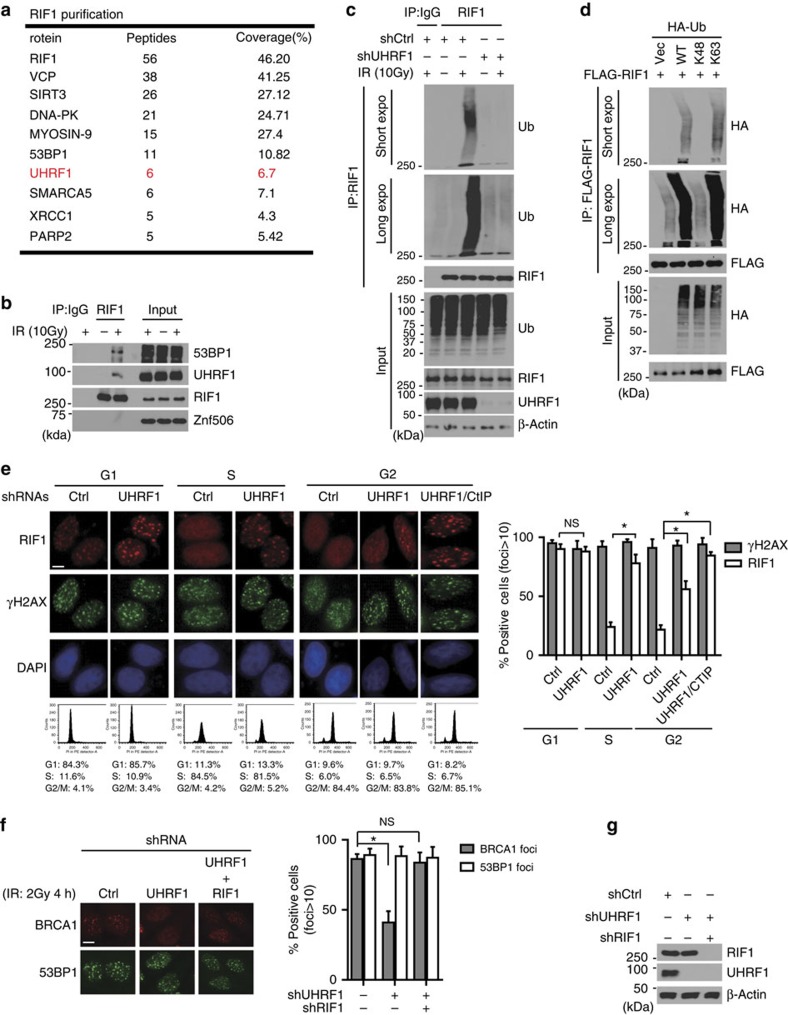
UHRF1 ubiquitinates RIF1.(a) Tandem affinity purification of RIF1 was performed using antibody against endogenous RIF1. The major hits from mass spectrometry analysis were shown in the table. (b) Endogenous Co-IP between UHRF1 and RIF1 in HeLa cells was performed. 53BP1 and Znf 506 were blotted as positive and negative control respectively. (c) UHRF1 ubiquitinates RIF1 in vivo. HeLa cells stably expressing control or UHRF1 shRNA were irradiated (10 Gy), and RIF1 ubiquitination was then examined under denaturing conditions 1 h after IR (see Methods). (d) UHRF1-mediated K63-linked polyubiquitination of RIF1 in vivo. HEK 293T cells were transfected with the indicated constructs. RIF1 ubiquitination was examined as in c. (e) UHRF1 promotes removal of RIF1 from DSB sites in S phase. HeLa cells stably expressing the indicated shRNAs were synchronized and irradiated. RIF1 and H2AX foci formation were then examined. Left: Representative micrographs. Lower panels: representative cell cycle profiles of synchronized cells. Right: Quantitation of the positive cells (foci>10 per cell) as indicated. For each sample, 600 randomly selected cells were counted. Data presented as mean±s.d. of three biological triplicates. RIF1 foci Positive cell percentage compared with control group. *P<0.05. NS: no siginficant difference, Scale bar, 10 μm. (f) HeLa cells expressing the indicated shRNAs were irradiated and immunostained with antibodies as indicated. Left: representative micrographs. Right: quantification of BRCA1 and 53BP1 foci positive cells (foci>10 per cell). For each sample, randomly selected 500 cells were counted. Data presented as mean±s.d. of three biological triplicates. Positive cell percentage compared with control group. *P<0.05. NS: no siginficant difference, Scale bar, 10 μm. (g) Immunoblot with indicated antibodies for the cell lysates in f.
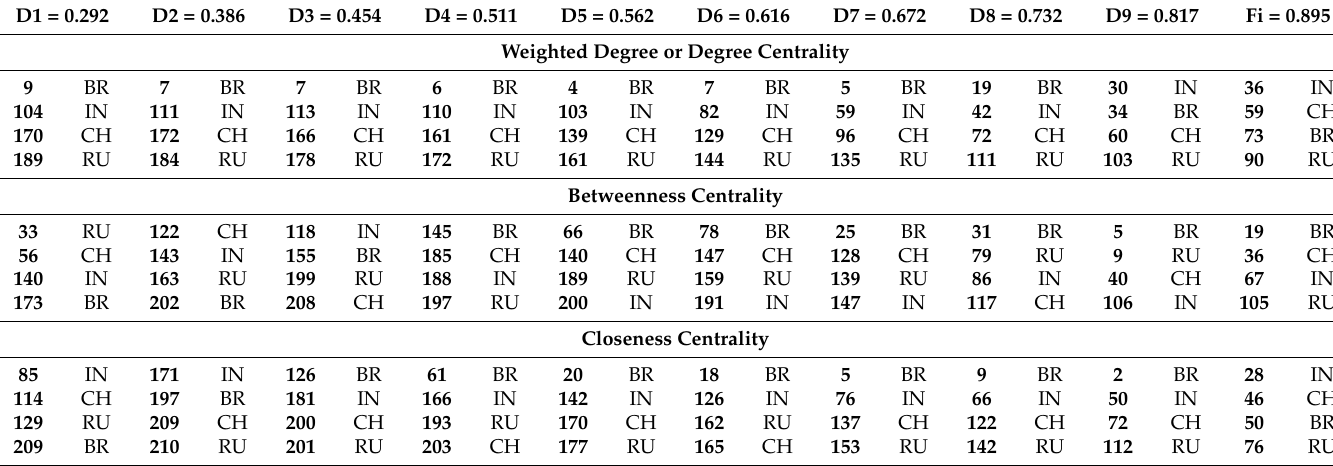
Table 4. Ranking of BRIC countries for centrality measures for ten different thresholds used to filter weak links. Nine filters correspond to deciles of the distribution of similarities. The last column (Fi) includes the filter used to create the network in Figure 2. See Appendix C for detailed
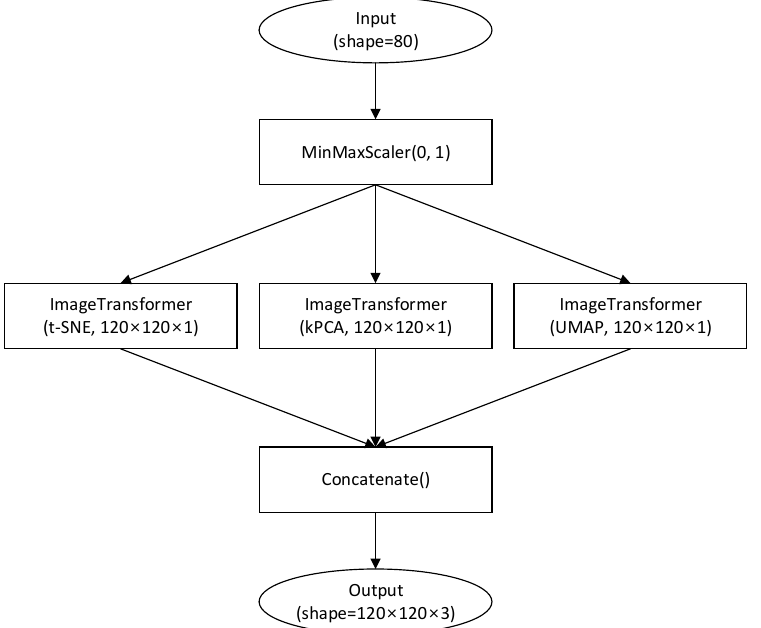
Figure 3. Final 3-channel RGB color image created using grayscale images generated by t-SNE, kPCA (cosine), and UMAP, which are the image transformers with the highest F1-score values.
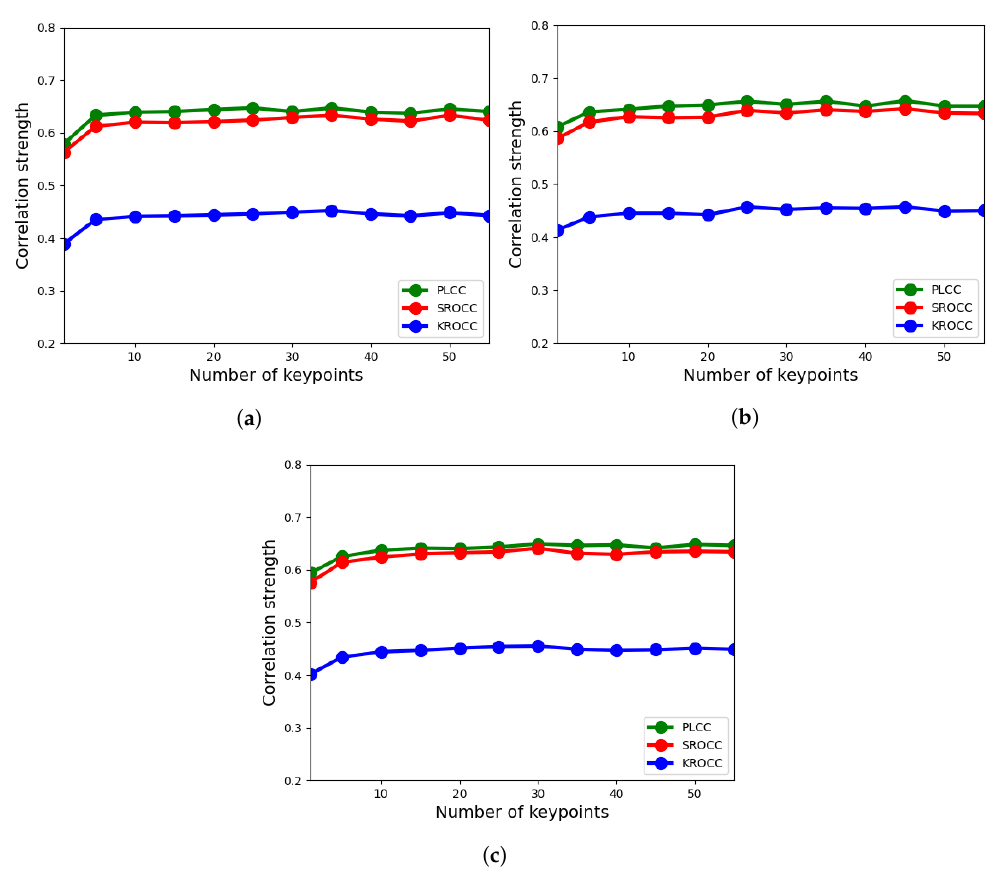
Figure 6. Ablation study for LFD-IQA-SVR: number of detected keypoints vs. correlation strength. ( a ) 3 × 3 block size, ( b ) 5 × 5 block size, ( c ) 7 × 7 block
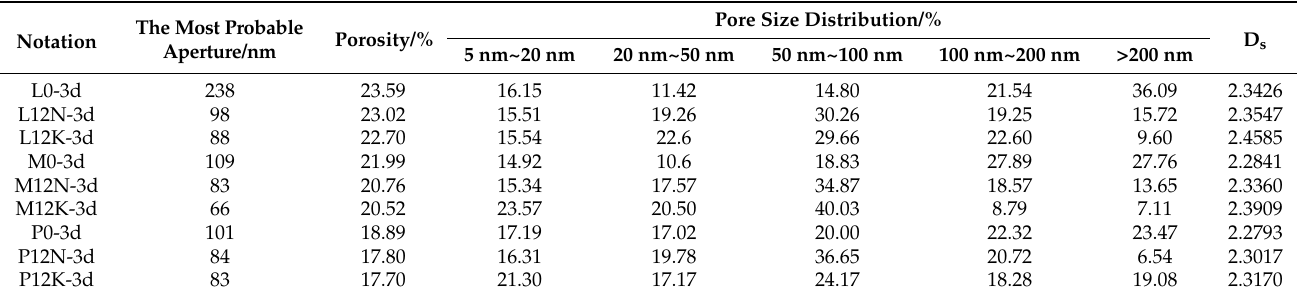
Table 4. The pore distribution and D s of mortars with different alkali sulfates contents at 3d.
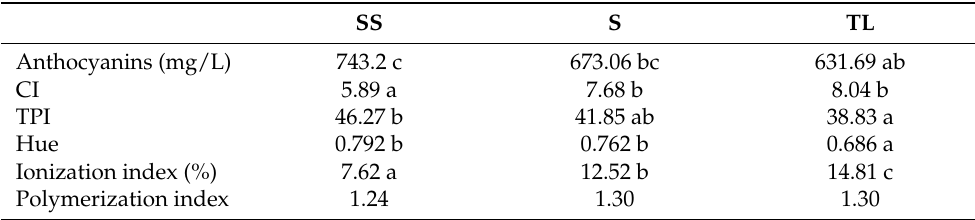
Table 2. Values of the parameters related to the color analyzed in the wines (SS: spontaneous sulfite, S: spontaneous without SO 2 , TL: inoculation with T. delbrueckii / L. thermotolerans at vatting without SO 2 ). SS S TL Anthocyanins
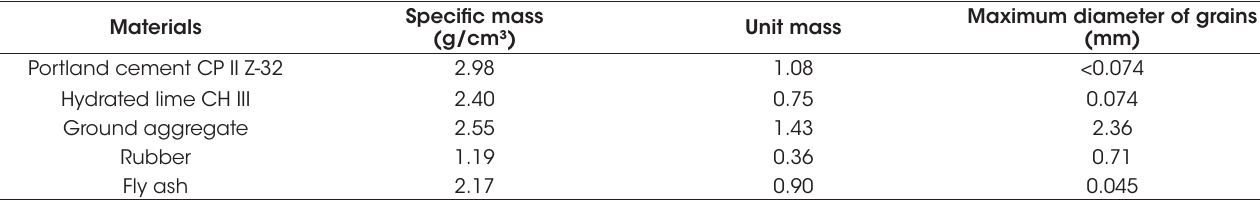
Fresh-state mortar properties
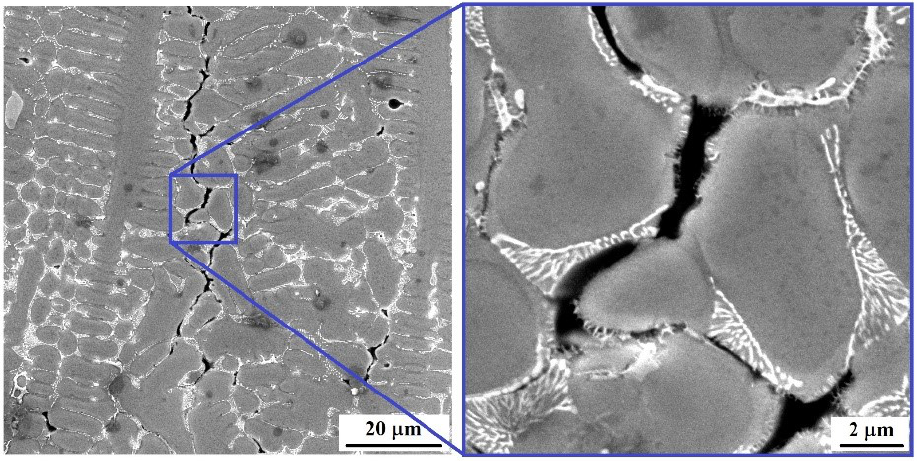
Figure 6. Microcracks formed by eutectic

────────────────────

Your job is to restate, word for word, only the lines from the one holding "Table 2. Values" through the end of the material; pictures stay out.

### ANSWER TO THIS EXERCISE
Table 2. Values of the parameters related to the color analyzed in the wines (SS: spontaneous sulfite, S: spontaneous without SO 2 , TL: inoculation with T. delbrueckii / L. thermotolerans at vatting without SO 2 ). SS S TL Anthocyanins
Fresh-state mortar properties
Figure 6. Microcracks formed by eutectic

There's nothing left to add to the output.